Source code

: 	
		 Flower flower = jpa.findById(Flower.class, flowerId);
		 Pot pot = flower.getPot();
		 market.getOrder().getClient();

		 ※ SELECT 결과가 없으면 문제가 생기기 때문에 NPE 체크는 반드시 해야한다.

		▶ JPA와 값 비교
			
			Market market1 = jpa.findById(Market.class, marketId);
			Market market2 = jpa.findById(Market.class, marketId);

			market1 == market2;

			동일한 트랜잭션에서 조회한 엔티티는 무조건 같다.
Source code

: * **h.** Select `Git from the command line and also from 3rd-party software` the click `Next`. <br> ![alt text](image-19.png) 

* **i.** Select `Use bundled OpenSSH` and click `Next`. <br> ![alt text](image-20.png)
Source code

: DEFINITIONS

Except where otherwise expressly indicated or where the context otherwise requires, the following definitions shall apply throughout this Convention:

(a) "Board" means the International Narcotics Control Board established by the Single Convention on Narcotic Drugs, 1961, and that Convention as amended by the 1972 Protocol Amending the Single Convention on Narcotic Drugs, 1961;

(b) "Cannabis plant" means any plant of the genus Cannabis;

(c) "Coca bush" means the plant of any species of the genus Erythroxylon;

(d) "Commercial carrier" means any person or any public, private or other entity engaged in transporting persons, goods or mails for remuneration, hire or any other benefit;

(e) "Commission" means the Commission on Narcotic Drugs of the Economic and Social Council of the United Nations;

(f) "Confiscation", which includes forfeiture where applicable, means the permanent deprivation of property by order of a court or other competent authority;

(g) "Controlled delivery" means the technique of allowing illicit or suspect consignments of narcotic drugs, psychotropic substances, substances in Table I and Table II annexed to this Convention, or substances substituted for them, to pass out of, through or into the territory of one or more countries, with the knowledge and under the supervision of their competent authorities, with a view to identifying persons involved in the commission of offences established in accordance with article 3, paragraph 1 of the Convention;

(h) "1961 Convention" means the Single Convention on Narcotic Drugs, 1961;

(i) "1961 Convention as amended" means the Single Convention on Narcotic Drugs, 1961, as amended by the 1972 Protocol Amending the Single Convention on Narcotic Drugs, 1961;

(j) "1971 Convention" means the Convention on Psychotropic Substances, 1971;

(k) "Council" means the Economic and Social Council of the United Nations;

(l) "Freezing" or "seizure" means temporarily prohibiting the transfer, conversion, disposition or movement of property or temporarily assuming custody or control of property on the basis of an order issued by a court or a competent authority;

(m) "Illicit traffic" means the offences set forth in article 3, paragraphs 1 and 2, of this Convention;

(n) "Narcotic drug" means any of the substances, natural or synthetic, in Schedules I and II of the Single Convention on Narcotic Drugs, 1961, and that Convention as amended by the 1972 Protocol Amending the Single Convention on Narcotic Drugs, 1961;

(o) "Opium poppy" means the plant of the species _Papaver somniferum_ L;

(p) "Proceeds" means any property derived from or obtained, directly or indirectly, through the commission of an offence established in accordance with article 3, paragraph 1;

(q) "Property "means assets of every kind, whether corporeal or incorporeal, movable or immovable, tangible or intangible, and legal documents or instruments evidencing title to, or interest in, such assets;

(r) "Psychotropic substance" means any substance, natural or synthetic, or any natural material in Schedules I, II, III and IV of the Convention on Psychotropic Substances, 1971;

=-=-=-=-=

> **WHAT IS NEEDED**:
An exact copy of the lines above between the line holding "<br> ![alt text](image-19.png)" and the line holding "any other benefit;", inclusive, is the whole answer.

> **SOLUTION**:
: * **h.** Select `Git from the command line and also from 3rd-party software` the click `Next`. <br> ![alt text](image-19.png) 

* **i.** Select `Use bundled OpenSSH` and click `Next`. <br> ![alt text](image-20.png)
Source code

: DEFINITIONS

Except where otherwise expressly indicated or where the context otherwise requires, the following definitions shall apply throughout this Convention:

(a) "Board" means the International Narcotics Control Board established by the Single Convention on Narcotic Drugs, 1961, and that Convention as amended by the 1972 Protocol Amending the Single Convention on Narcotic Drugs, 1961;

(b) "Cannabis plant" means any plant of the genus Cannabis;

(c) "Coca bush" means the plant of any species of the genus Erythroxylon;

(d) "Commercial carrier" means any person or any public, private or other entity engaged in transporting persons, goods or mails for remuneration, hire or any other benefit;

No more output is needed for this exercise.